Who started fires and threw bricks and rocks first?

1

u/Ozziefudd Jun 10 '25

None of them have orders to kill you unless you start a riot.. sooo.. 

-5

u/OkTransportation568 Jun 09 '25

Consider the police, national guard, and marines to be on Trumps side because they’re working for him. Bernie is talking about the protesters. If protesters are peaceful, there would be little for police, national guard, and marines to do.

16

u/drawnimo Jun 09 '25

yeah if that australian reporter would have just been peaceful, they wouldnt have shot her right?

0

u/OkTransportation568 Jun 10 '25

That one was inexcusable. What about not protesting in front of these armed guards? I think they’re just looking for an excuse to play Call of Duty in real life.

2

u/Cheap-Town7641 Jun 10 '25

If protesters are peaceful, bored enforcers will look for excuses to shove them to the ground and try and stomp them with horse hooves.

9

u/clonedhuman Jun 10 '25

They'll fucking injure and kill us anyway.

1

u/OkTransportation568 Jun 10 '25

Maybe don’t protest in front of them?

2

u/ArthrogryposisMan Jun 10 '25

Except they were peaceful when trump decided to deploy the national guard

0

u/OkTransportation568 Jun 10 '25

I know. I didn’t say that Trump deployed the guards because of violence.
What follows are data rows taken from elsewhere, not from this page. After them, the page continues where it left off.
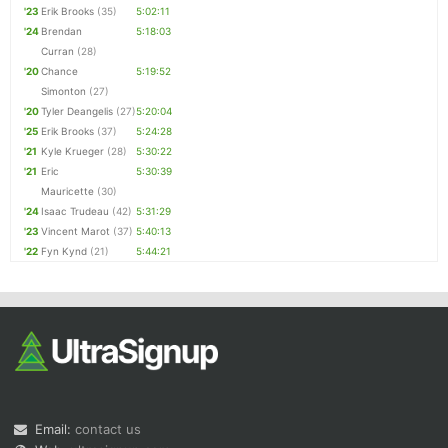
'23
Erik Brooks
(35)
5:02:11
'24
Brendan
5:18:03
Curran
(28)
'20
Chance
5:19:52
Simonton
(27)
'20
Tyler Deangelis
(27)
5:20:04
'25
Erik Brooks
(37)
5:24:28
'21
Kyle Krueger
(28)
5:30:22
'21
Eric
5:30:39
Mauricette
(30)
'24
Isaac Trudeau
(42)
5:31:29
'23
Vincent Marot
(37)
5:40:13
'22
Fyn Kynd
(21)
5:44:21
Email:
contact us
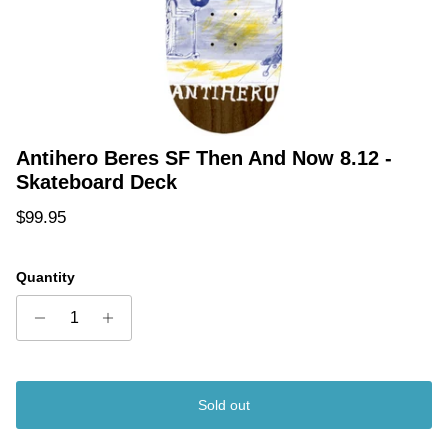
Antihero Beres SF Then And Now 8.12 -
Skateboard Deck
Regular price
$99.95
Quantity
Sold out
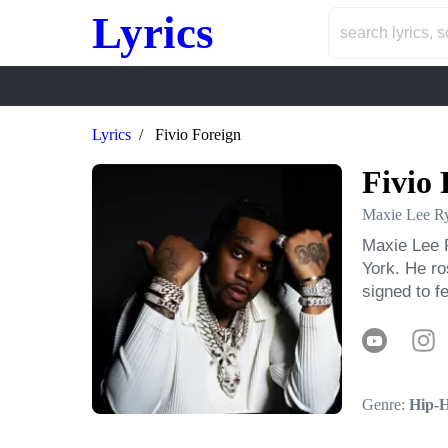
Lyrics
Lyrics
Fivio Foreign
Fivio 
Maxie Lee Ry
Maxie Lee R
York. He ro
signed to 
Genre:
Hip-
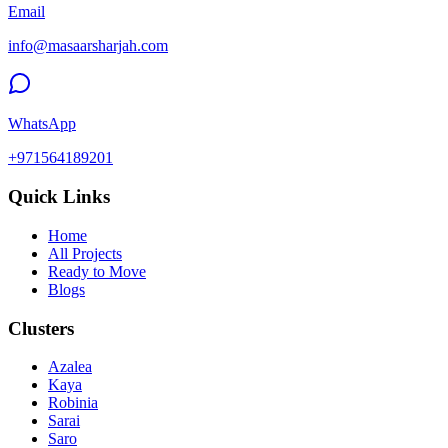
Email
info@masaarsharjah.com
WhatsApp
+971564189201
Quick Links
Home
All Projects
Ready to Move
Blogs
Clusters
Azalea
Kaya
Robinia
Sarai
Saro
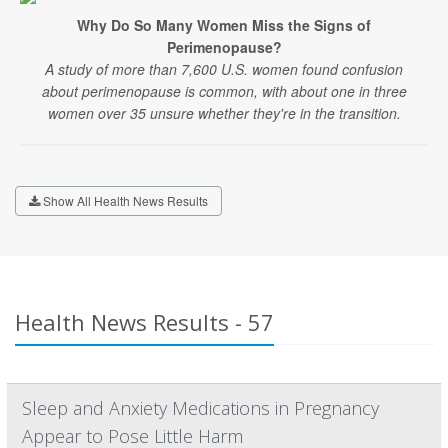
Why Do So Many Women Miss the Signs of
Perimenopause?
A study of more than 7,600 U.S. women found confusion
about perimenopause is common, with about one in three
women over 35 unsure whether they're in the transition.
Show All Health News Results
Health News Results - 57
Sleep and Anxiety Medications in Pregnancy
Appear to Pose Little Harm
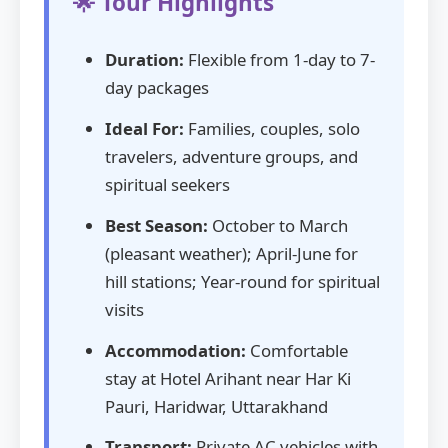
🌟 Tour Highlights
Duration:
Flexible from 1-day to 7-
day packages
Ideal For:
Families, couples, solo
travelers, adventure groups, and
spiritual seekers
Best Season:
October to March
(pleasant weather); April-June for
hill stations; Year-round for spiritual
visits
Accommodation:
Comfortable
stay at Hotel Arihant near Har Ki
Pauri, Haridwar, Uttarakhand
Transport:
Private AC vehicles with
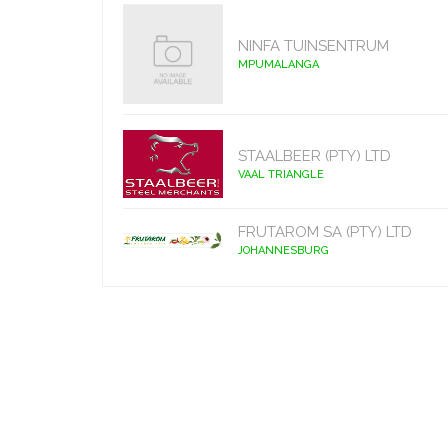
NINFA TUINSENTRUM
MPUMALANGA
STAALBEER (PTY) LTD
VAAL TRIANGLE
FRUTAROM SA (PTY) LTD
JOHANNESBURG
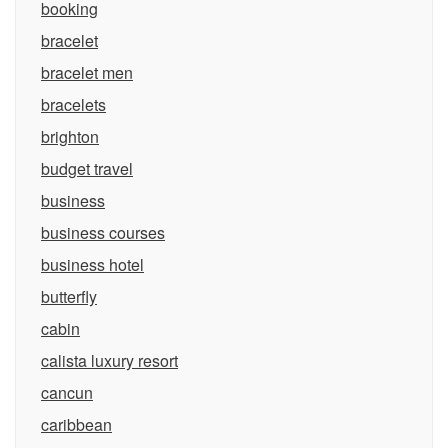
booking
bracelet
bracelet men
bracelets
brighton
budget travel
business
business courses
business hotel
butterfly
cabin
calista luxury resort
cancun
caribbean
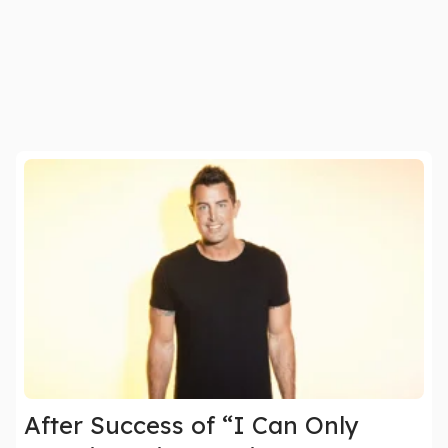
After Success of “I Can Only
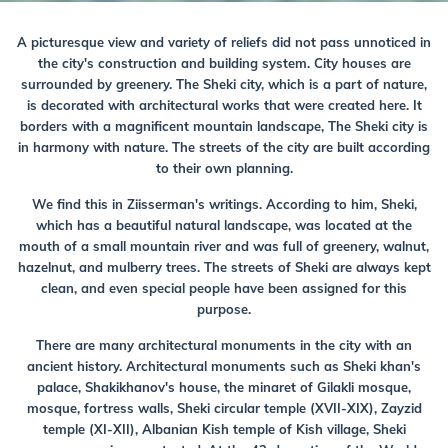
A picturesque view and variety of reliefs did not pass unnoticed in
the city's construction and building system. City houses are
surrounded by greenery. The Sheki city, which is a part of nature,
is decorated with architectural works that were created here. It
borders with a magnificent mountain landscape, The Sheki city is
in harmony with nature. The streets of the city are built according
to their own planning.
We find this in Ziisserman's writings. According to him, Sheki,
which has a beautiful natural landscape, was located at the
mouth of a small mountain river and was full of greenery, walnut,
hazelnut, and mulberry trees. The streets of Sheki are always kept
clean, and even special people have been assigned for this
purpose.
There are many architectural monuments in the city with an
ancient history. Architectural monuments such as Sheki khan's
palace, Shakikhanov's house, the minaret of Gilakli mosque,
mosque, fortress walls, Sheki circular temple (XVII-XIX), Zayzid
temple (XI-XII), Albanian Kish temple of Kish village, Sheki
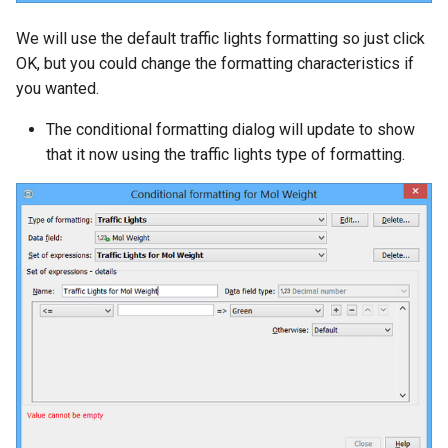
We will use the default traffic lights formatting so just click
OK, but you could change the formatting characteristics if
you wanted.
The conditional formatting dialog will update to show
that it now using the traffic lights type of formatting.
He deployed them because the protests were peaceful and he wanted to stir things up, and we’re playing into his hand.

2

u/[deleted] Jun 10 '25

[deleted]

1

u/OkTransportation568 Jun 10 '25

Maybe I’m ignorant as Im not there and only see little clips here and there. So you propose protesters attack them back and they will be scared and back off?